Периодически на советской территории организовывались совещания, где обсуждались стратегия и тактика ведения боевых действий и деятельность коммунистических организаций Маньчжурии. С декабря 1940-го по март 1941 года очередное такое совещание проходило в Хабаровске. Специально для него Ким Ир Сен со своими соратниками Ан Гиром и Со Чером подготовил доклад о работе Южноманьчжурского комитета компартии Китая. (Этот документ сохранился в российских архивах и недавно был опубликован2.) Очевидно, что в условиях тяжелых боев и отсутствия постоянной связи как с руководством китайских коммунистов, так и с советской стороной партизанам было не до партстроительства, что нашло свое отражение в докладе. Там указывалось, что «члены партии партийных документов не имеют, членские взносы не платят», что «слабо была поставлена массовая работа, а также политвоспитательная работа среди бойцов», и, наконец, «появилось предательство». Для исправления ситуации предлагалось «развернуть борьбу с разными уклонами и шпионажем». Кроме того, в документе сообщалось, что южноманьчжурским коммунистам необходимы военные кадры-специалисты, печатная аппаратура, газеты, журналы («но сколь чего, ответить не можем»), а главное — установление регулярных контактов с ЦК КПК, «чтобы мы получали указания». Доклад Ким подписал китайским вариантом своего имени: Цзин Жичен. В дальнейшем именно так его именовали в период нахождения в СССР.
Ким Ир Сен выехал на совещание в сопровождении советского офицера. «Прибыл в Хабаровск, а там снегу по колено, трескучий мороз, — вспоминал он. — Нам, рыцарям тайги, все выглядело сказкой. Ни выстрелов, ни грабежей, ни голода. Мирные проспекты, счастливые лица прохожих, свободная речь, бодрые шаги… Все это было пульсом той жизни, которую мы представляли себе как идеал…»3
Совещание проходило в обстановке строгой секретности, в армейской казарме, подальше от глаз и ушей посторонних. Позиция советской стороны на тот момент заключалась в том, что корейские и китайские бойцы должны влиться в ряды Рабоче-крестьянской Красной армии и временно свернуть свою деятельность в Маньчжурии, чтобы избежать повода для возможного военного столкновения СССР с Японией. Некоторые партизанские командиры возмущались такой постановкой вопроса. Ким, если верить мемуарам, предложил компромисс: использование советской территории в качестве тыловой базы и проведение в Маньчжурии небольших операций «малыми отрядами», который и был принят совещанием.
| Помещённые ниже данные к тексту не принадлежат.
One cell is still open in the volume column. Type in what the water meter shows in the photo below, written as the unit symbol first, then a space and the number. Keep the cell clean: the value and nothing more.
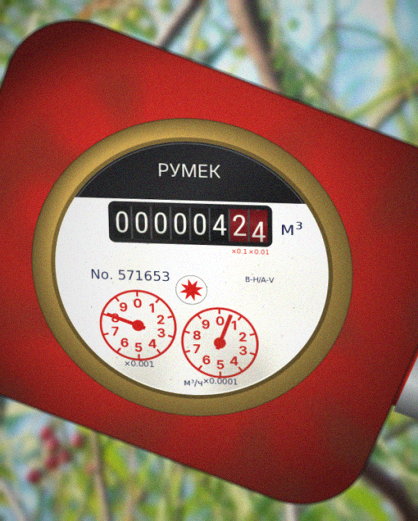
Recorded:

Вскоре для перешедших в СССР партизан, количество которых стремительно росло, были созданы две военные базы: Северный лагерь «А» в Хабаровском крае и Южный лагерь «Б» в Приморском крае, под Ворошиловом (Уссурийском). Дальневосточный фронт поставлял туда самое необходимое — строительные материалы, палатки, лекарства, некоторые продукты питания. Партизаны же, в свою очередь, сами возвели казармы и хозяйственные постройки, заготавливали в тайге ягоды и грибы, помогали на сезонных работах местным жителям.
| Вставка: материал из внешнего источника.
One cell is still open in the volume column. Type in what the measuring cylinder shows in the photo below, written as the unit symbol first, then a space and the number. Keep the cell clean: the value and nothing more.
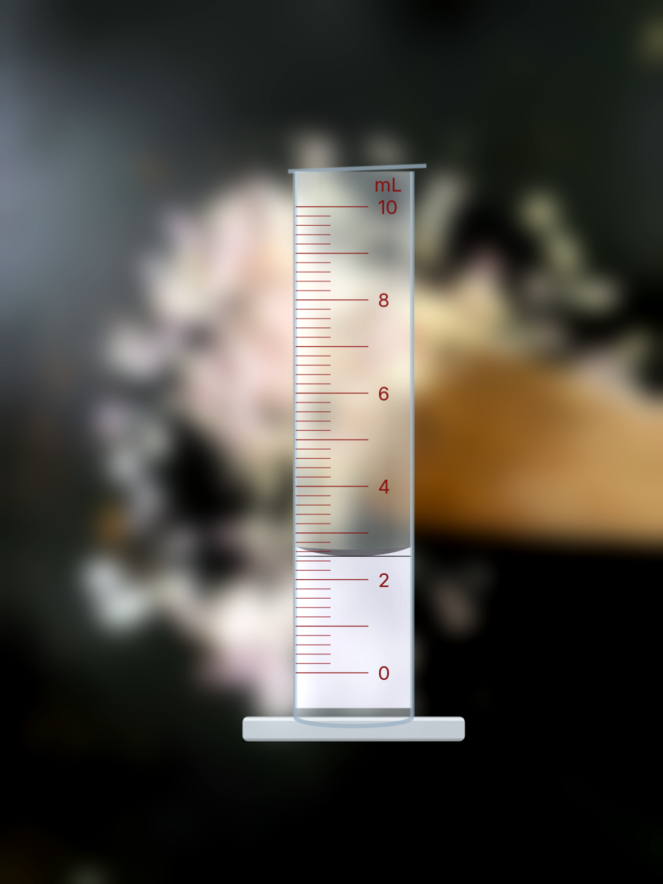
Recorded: mL 2.5
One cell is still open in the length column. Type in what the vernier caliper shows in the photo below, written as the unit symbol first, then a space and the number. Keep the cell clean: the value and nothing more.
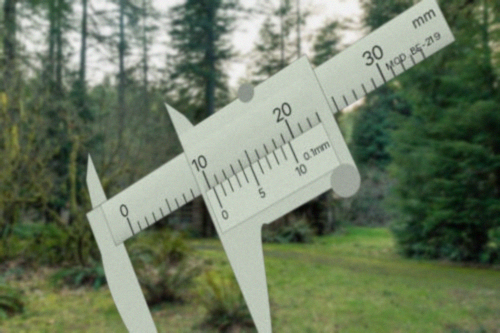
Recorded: mm 10.4
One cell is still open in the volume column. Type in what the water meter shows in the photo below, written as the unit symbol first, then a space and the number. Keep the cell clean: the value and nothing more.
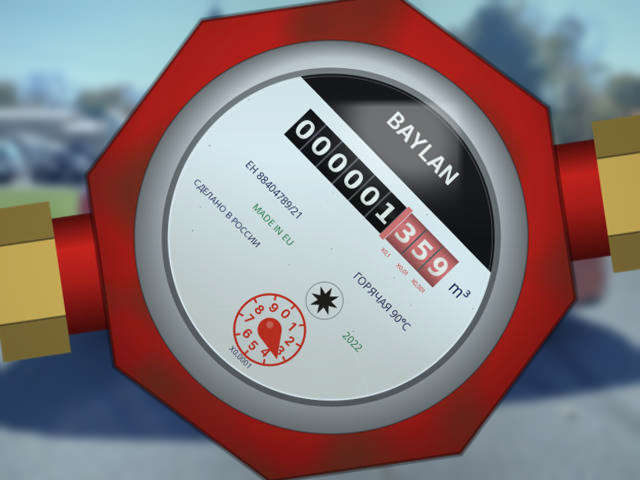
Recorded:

«Встречая весну на чужбине. 1 марта 1941 года. В лагере Б» — такую подпись Ким Ир Сен оставил на снимке с Чен Сук. Эту карточку они позже считали «свадебной», поскольку впервые снялись на ней вместе.
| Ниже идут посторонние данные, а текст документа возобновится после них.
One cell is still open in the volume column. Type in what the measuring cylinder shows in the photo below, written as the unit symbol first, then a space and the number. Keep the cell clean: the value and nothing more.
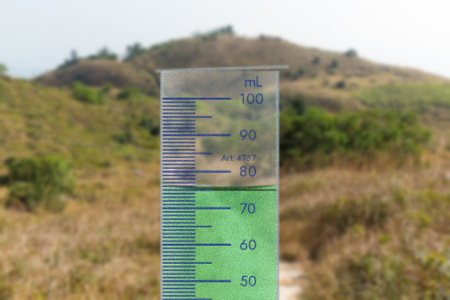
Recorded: mL 75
Многие корейцы в СССР впервые в своей жизни увидели кино и… черный хлеб. На один прием пищи полагалось 200 граммов хлеба, однако корейцы долго не могли привыкнуть к странному для них продукту и плохо ели его. Зато водка, одинаково близкая русскому и корейскому народам, у бойцов шла на ура.
«В лагере имелась и машина интендантской службы, — читаем на страницах «В водовороте века». — На этом грузовике нам из ближайшего подсобного хозяйства привозили необходимые продукты. Шофером этой машины был советский человек. Ли О Сон ходил за ним по пятам, чтобы научиться водить машину. Иногда он ездил вместе с ним и в подсобное хозяйство. В результате этого Ли О Сон научился не только водить машину, но и пить водку. Кажется, советский шофер был очень пристрастен к этому напитку.